There is no such thing as a Supermom.  There aren’t any secret capes to pin onto your exhausted shoulders.  There aren’t any magic pills to swallow or programs to complete.  Supermoms have everything together, and I’ve never met one yet.  But there are moms whose kids hug them just because they know they won’t be pushed away.  There are moms whose quality of life isn’t reflected in how pristine and organized her home is, but rather in how obviously used and loved her home is.  There are moms who are secretly awesome.  If your biggest fans are the faces who sit at the dinner table with you each day, then you are a super mom.  If you love your children unconditionally, then you are a super mom.  If who you are isn’t defined by how well you do things, then you are a super mom.  If you allow yourself the grace of being imperfect, then you are a super mom.  If you know how to say I’m sorry, then you are a super mom.
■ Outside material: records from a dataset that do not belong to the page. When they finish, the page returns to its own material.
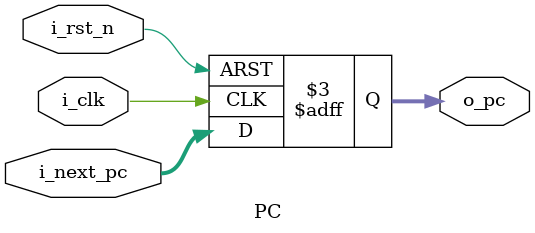
<source format=v>
`timescale 1ns / 1ps
module PC(i_clk,i_rst_n, i_next_pc,o_pc);
	input i_clk,i_rst_n;      //input 1bit clock, reset
	input [31:0] i_next_pc;   //input 32bit next_pc
	output [31:0] o_pc;       //output 32bit current_pc

	reg [31:0] o_pc;

	always@ (posedge i_clk or negedge i_rst_n) begin
		if(i_rst_n==0)    o_pc = 31'd0;
		else    o_pc = i_next_pc;
	end
endmodule

</source>
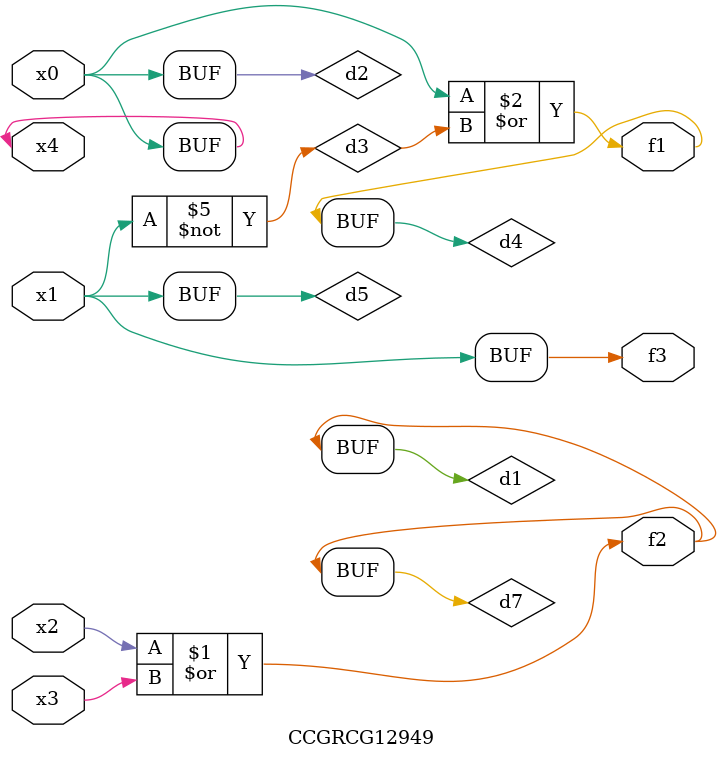
<source format=v>
module CCGRCG12949(
	input x0, x1, x2, x3, x4,
	output f1, f2, f3
);

	wire d1, d2, d3, d4, d5, d6, d7;

	or (d1, x2, x3);
	buf (d2, x0, x4);
	not (d3, x1);
	or (d4, d2, d3);
	not (d5, d3);
	nand (d6, d1, d3);
	or (d7, d1);
	assign f1 = d4;
	assign f2 = d7;
	assign f3 = d5;
endmodule

</source>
On the days when it’s hard, remember they are not out to get you.  On the days you just want out of this job, hold them a little closer.  On the days you’re running on empty, give just a little bit more. Children weren’t made to drain us of our life, but rather to enrich our life.  I challenge you to be present more than perfect.  I encourage you to love them right where they are today and not to wish away each and every stage of life for the next.  It’s time to bury our selfish sleep-loving selves and give it everything we’ve got.

I used to think being a mom meant having a baby.  Now I know it means a whole lot of simple, blended with the Divine, making the mundane beautiful.  Welcoming your child into your family is what gives you the title, but it’s the everyday inglorious things which really shape you into a mother.